What to do
Reproduce every line of text in the listing below word for word, omitting the pictures.

Stored items
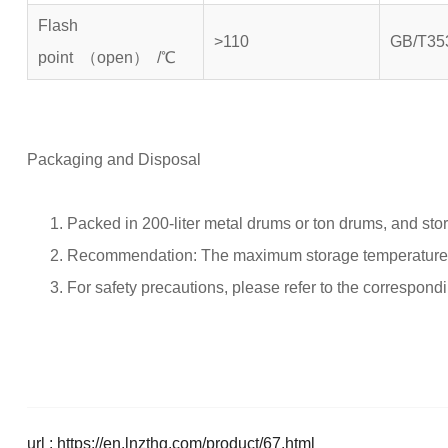
Flash
>110
GB/T35
point （open） /℃
Packaging and Disposal
Packed in 200-liter metal drums or ton drums, and sto
Recommendation: The maximum storage temperature s
For safety precautions, please refer to the correspond
url : https://en.lnzthg.com/product/67.html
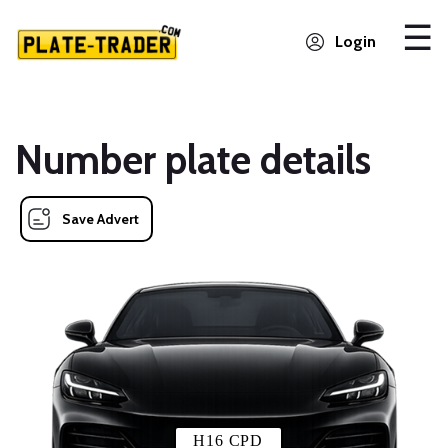
Login
Number plate details
Save Advert
H16 CPD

Task result
Flash
>110
GB/T35
point （open） /℃
Packaging and Disposal
Packed in 200-liter metal drums or ton drums, and sto
Recommendation: The maximum storage temperature s
For safety precautions, please refer to the correspond
url : https://en.lnzthg.com/product/67.html
Login
Number plate details
Save Advert
H16 CPD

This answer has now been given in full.